娼婦はドレスの前を広げる。豊満な胸の谷間に挟み込んでいた、ここ周辺から国境までの地図を、天板がガラスで出来た机に広げる。机の脚は低く、娼婦はベッドから降りて床に腰を据えた。
地図にはこの国の地名や道路、重要な建造物などが簡易的に描かれており、その所々には赤い印が書き込まれていた。
娼婦はその印を指で差し示し、説明を始める。アクシオは目で追い耳を傾けた。
「……」
幼女、ミイラの寝息が聴こえる。それは規則正しく、正常。
アクシオは、椅子の背もたれに体重をかけ、ベッドを確認する。血色は良好だし、たまに身動ぎもしている。
もしや、死んでしまったのではないかと、少し心配だったのだ。
「ねえ、ちゃんと聞いてるのお?」
「……聞いてるよ」
「そぉ。で、この関所がねえ――」
娼婦の調査は徹底していた。これなら、近いうちに逃亡できそうだ。
またも、青年は幼女に意識を向ける。
幼女は、自前の黒い腕をこめかみの下に敷いていた。枕が柔らかすぎたのかもしれない。
その感覚は、アクシオにも覚えがあった。柔らかい寝床に恵まれない生活を送っているせいか、こういった手の、鳥類の羽や綿毛を詰めた寝具は、どうも落ち着けない。
仮にこのミイラが、あの木乃伊なのだとして――あの棺桶は、寝心地の悪かったことだろう。劣遇に慣れてしまうと、ありふれた満足感を享受出来ないものなのだ。
それは、よくわかる。
「って感じかな。どうするのお、身一つで良いならいつでも出国出来そうよお」
「……ふぅん」
「どうしたのよお。お兄さんったら」
「いや、まだ準備が必要みたいだ。もうしばらく世話になるよ」
「あらぁ、別にいいけど……お土産でも買ってくのお? 言っとくけど、この国の名産なんてたかが知れてるわよお」
「……身二つとなるとさあ」
「んん?」
「いや、依頼の品も持っていかないとならないから」
「…………ふぅん?」
しゃらりと鏡髪を光らせる程に首を傾げつつ、しかし何も問わない娼婦。うん、いい女だ。

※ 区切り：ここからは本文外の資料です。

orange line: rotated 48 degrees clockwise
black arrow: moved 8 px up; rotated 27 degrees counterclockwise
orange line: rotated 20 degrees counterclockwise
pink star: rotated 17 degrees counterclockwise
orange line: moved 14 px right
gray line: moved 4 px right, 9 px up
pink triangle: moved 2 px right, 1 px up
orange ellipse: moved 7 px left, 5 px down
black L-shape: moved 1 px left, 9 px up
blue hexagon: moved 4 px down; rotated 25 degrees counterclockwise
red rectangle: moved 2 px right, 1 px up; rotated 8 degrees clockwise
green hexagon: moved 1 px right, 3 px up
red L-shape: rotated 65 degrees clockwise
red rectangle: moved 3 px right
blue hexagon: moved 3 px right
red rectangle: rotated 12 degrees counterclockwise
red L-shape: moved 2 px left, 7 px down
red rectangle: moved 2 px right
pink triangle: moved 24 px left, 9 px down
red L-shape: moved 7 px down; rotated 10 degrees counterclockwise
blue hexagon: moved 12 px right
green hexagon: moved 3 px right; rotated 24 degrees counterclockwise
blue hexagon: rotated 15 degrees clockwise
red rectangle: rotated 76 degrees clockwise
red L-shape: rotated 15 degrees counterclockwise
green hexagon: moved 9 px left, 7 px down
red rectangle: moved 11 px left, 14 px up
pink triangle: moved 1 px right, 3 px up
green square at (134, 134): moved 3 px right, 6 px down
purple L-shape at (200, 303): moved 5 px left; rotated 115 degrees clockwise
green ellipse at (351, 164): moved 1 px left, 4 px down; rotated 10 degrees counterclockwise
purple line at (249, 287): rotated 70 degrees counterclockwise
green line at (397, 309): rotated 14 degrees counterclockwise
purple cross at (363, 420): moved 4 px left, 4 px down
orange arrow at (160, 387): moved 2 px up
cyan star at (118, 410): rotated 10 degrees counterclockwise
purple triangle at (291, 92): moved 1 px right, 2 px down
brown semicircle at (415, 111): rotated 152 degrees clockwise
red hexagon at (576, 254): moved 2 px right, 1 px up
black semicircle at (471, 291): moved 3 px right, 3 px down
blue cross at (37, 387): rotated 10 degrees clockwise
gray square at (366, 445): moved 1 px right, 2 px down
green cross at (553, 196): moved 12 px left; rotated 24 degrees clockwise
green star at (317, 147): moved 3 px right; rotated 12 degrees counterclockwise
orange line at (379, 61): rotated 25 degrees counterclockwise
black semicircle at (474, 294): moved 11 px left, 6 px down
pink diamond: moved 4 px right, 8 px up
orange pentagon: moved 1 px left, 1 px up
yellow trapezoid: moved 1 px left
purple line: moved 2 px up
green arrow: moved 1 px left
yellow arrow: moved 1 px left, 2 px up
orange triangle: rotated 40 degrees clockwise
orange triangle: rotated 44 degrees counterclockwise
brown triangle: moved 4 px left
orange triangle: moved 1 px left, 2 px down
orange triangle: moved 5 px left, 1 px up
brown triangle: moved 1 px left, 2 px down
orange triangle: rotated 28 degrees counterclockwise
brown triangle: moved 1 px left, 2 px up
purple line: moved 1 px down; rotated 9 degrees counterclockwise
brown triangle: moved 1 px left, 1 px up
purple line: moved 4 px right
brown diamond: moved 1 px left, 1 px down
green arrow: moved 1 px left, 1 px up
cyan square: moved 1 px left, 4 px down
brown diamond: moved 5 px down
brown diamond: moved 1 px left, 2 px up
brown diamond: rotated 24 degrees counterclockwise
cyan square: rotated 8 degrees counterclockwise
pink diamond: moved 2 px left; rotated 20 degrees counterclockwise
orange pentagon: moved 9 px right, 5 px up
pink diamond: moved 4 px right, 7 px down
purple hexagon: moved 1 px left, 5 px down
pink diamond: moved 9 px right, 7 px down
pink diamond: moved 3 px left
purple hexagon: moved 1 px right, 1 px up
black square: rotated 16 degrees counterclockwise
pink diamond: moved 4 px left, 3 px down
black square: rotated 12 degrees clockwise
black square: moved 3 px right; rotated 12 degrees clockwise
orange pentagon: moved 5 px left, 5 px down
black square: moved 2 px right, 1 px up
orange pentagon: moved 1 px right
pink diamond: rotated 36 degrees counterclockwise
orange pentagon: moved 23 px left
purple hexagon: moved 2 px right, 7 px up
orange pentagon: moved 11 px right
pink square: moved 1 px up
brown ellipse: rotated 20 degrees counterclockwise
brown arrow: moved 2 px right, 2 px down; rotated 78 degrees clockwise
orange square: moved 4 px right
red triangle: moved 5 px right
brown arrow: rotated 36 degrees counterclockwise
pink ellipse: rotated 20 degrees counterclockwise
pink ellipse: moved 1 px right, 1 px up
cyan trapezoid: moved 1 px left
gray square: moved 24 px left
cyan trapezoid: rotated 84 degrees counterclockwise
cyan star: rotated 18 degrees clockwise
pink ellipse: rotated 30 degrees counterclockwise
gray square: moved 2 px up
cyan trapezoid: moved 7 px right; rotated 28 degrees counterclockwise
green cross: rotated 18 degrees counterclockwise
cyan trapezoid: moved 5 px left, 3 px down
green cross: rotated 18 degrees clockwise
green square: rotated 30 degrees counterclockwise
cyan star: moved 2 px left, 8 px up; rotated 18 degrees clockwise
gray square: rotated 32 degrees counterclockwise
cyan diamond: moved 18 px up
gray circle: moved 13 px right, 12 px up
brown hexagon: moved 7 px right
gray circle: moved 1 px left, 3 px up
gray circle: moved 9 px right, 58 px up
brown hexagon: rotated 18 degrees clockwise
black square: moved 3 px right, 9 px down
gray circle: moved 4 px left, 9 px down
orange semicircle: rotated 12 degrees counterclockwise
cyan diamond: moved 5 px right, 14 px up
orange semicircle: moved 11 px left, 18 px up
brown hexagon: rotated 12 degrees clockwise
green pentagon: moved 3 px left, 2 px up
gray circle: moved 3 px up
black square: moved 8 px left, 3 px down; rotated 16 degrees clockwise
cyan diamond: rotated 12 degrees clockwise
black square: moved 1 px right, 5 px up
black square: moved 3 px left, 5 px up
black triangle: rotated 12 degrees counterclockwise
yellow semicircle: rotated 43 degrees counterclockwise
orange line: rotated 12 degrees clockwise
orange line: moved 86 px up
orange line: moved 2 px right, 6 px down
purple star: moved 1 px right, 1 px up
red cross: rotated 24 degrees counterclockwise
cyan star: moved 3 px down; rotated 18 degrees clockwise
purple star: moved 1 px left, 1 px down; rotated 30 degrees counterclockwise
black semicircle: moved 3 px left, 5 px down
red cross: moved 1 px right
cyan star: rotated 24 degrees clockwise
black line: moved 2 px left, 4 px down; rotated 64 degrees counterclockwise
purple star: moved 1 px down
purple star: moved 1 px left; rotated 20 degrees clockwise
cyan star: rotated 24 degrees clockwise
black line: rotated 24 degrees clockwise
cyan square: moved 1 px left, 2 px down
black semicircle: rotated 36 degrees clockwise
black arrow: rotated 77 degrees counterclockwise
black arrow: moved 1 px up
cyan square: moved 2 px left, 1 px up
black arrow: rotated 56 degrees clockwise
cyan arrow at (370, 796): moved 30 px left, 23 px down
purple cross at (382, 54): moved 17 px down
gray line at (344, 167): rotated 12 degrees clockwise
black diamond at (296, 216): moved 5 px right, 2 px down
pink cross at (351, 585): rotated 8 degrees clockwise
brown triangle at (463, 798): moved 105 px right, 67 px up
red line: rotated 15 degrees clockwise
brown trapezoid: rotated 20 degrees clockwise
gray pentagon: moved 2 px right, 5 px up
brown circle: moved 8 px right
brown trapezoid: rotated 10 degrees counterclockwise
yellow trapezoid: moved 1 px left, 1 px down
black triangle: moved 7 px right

アクシオは椅子から立ち上がり、少し歩いて、幼女の眠るベッドに座る。
この泥棒が依頼された品。この国の、国立博物館で保管されている、幼子の木乃伊。
「ダメ元だけどね」と呟いて、被っていた帽子を顔に乗せた泥棒青年は、愛くるしい寝顔を浮かべる幼女の隣に寝転んだ。
一緒に寝るなんて、本当はすごく嫌だけれど。商品の品質管理は、プロとして当然のことなのである。